[[ Document segment open ]]
Raquel Nelson's Saga, Link by Link
Twitter and blogs have fueled international anger over the case of the Marietta mom convicted in her son's hit-and-run death.
Raquel Nelson will face sentencing Tuesday with the support not only dozens of people in the courtroom, but thousands across the Internet who know the Marietta mother only by her story.
Nelson could receive a maximum of three years in prison when a Cobb County State Court judge sentences her for three misdemeanors—second-degree vehicular homicide, reckless conduct and crossing a roadway elsewhere than a crosswalk—in the death of her 4-year-old son, A.J., who was killed by a hit-and-run driver April 10, 2010, while trying to cross busy Austell Road between a bus stop and their apartment complex.
Such a long sentence would be unusual for misdemeanors, but the mere possibility that Nelson could serve more time behind bars than Jerry Guy, who drove the car that killed her son, has sparked growing outrage online. Under a plea deal, Guy received a five-year sentence and was released Oct. 29 after serving six months.
The story has grown from initial shock that a pedestrian could be convicted of vehicular homicide in her child’s death, to anger at pedestrian-unfriendly suburban sprawl, to disgust at government’s failure to account for the needs of the poor, to criticism that Nelson was not judged by her peers and suggestions that race played a factor.
Nelson, who is black, was convicted by an all-white jury whose members said they did not ride the bus except to reach an occasional Braves game at Turner Field.
“I don’t think they could relate to what I was going through,” she said on Monday’s Today show, because they didn’t use public transit and weren’t single mothers. “They’ve never really been in my shoes.”
Supporters from civil rights groups such as the Cobb County NAACP turned out Friday to rally for Nelson and are expected to appear en masse Tuesday for the sentencing before State Court Judge Kathryn Tanksley in Courtroom 3A.
This change.org petition had drawn more than 83,000 signatures as of 3 p.m. Monday. A second petition, with a goal of 10,000 signatures before the sentencing, had slightly fewer than 6,000 at 3 p.m. Monday.
Search Twitter for “Raquel Nelson” or “#raquelnelson” to see comments such as:
- “I encourage ALL of my followers to go to change.org and sign the petition in support of Raquel Nelson.”—AshleeDenise
- “if casey anthony ran away with murder, raquel nelson should WALK home."—sterndal
- “#raquelnelson needs #lindseylohans lawyer she got off without serving time.”—MOELDESIGNS
- “#RaquelNelson should NOT have to stand trial for "jaywalking" > http://on.today.com/qn9IEA what do you think? @todayshow.” —ABaumann
Below are further examples of responses to the Nelson case. Usually the reader comments are at least as interesting as the post itself:
- Jess Zimmerman at grist.org, July 15, “Mom Who Lost Son in Hit-and-Run Could Face More Jail Time than Driver.”
[[ Document segment closed ]]
**How to complete this task:**
Answer these questions using the article on Raquel Nelson's case.
1. How old was Nelson's son A.J. when he was killed?
2. How long did Jerry Guy serve before his release?
3. How many signatures had the change.org petition drawn as of 3 p.m. Monday?
[[ Extracted data open ]]
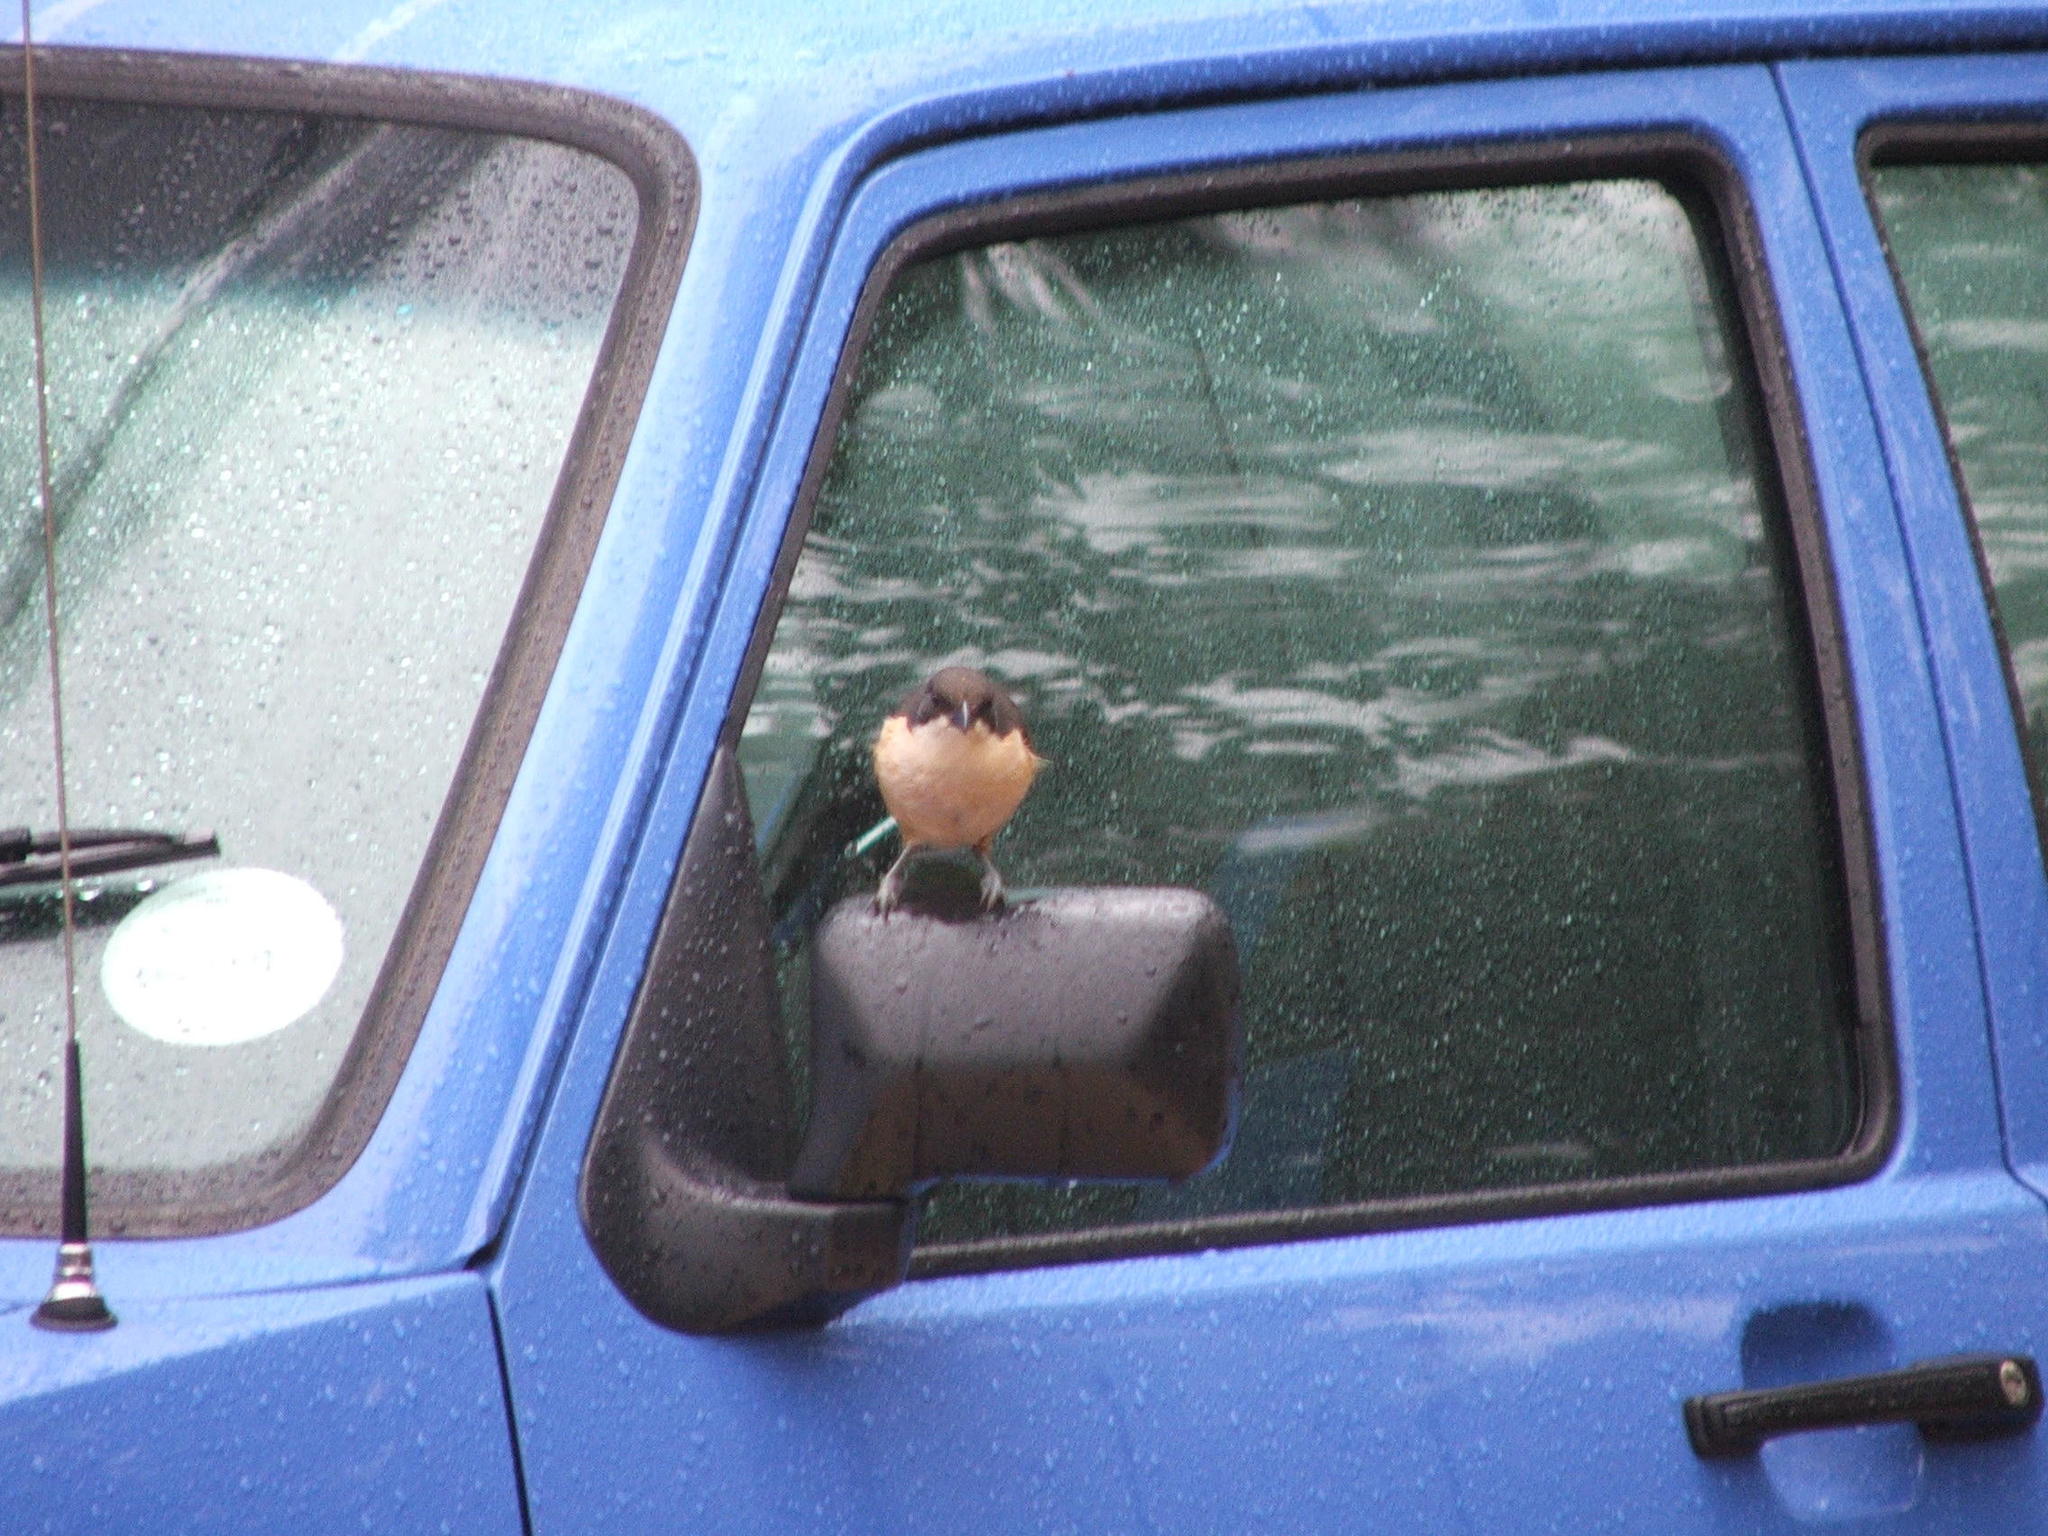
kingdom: Animalia
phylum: Chordata
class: Aves
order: Passeriformes
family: Malaconotidae
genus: Laniarius
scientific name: Laniarius ferrugineus
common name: Southern boubou
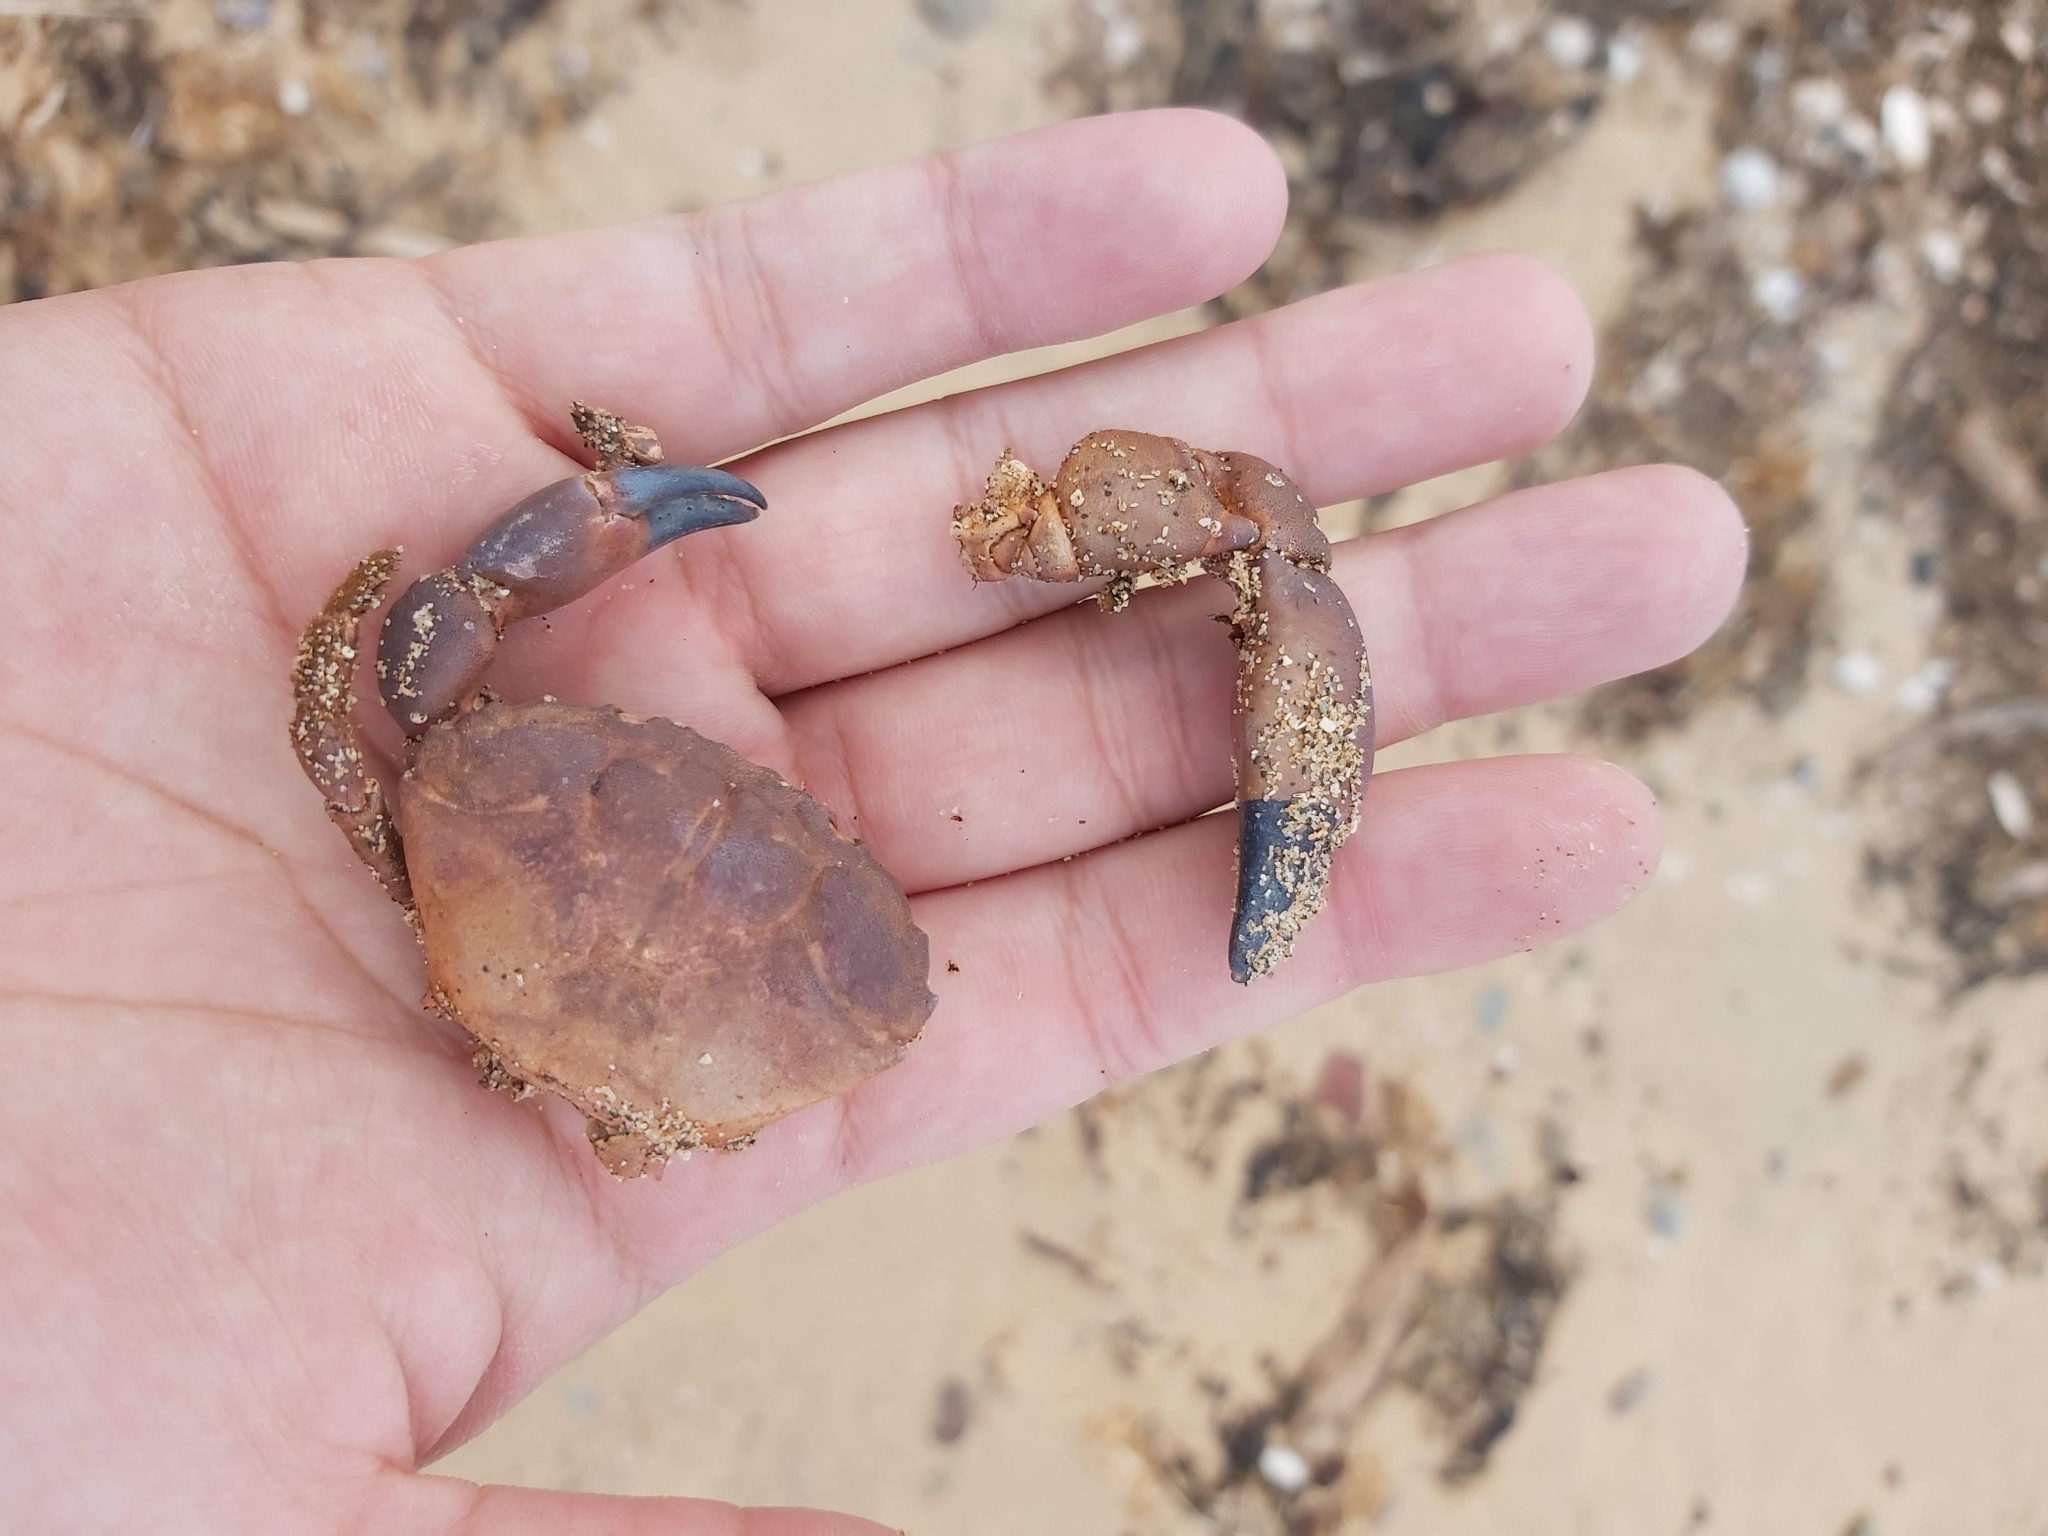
[[ Extracted data closed ]]
**Exercise solution:**
1. He was 4 years old.
2. He served six months.
3. It had drawn more than 83,000 signatures.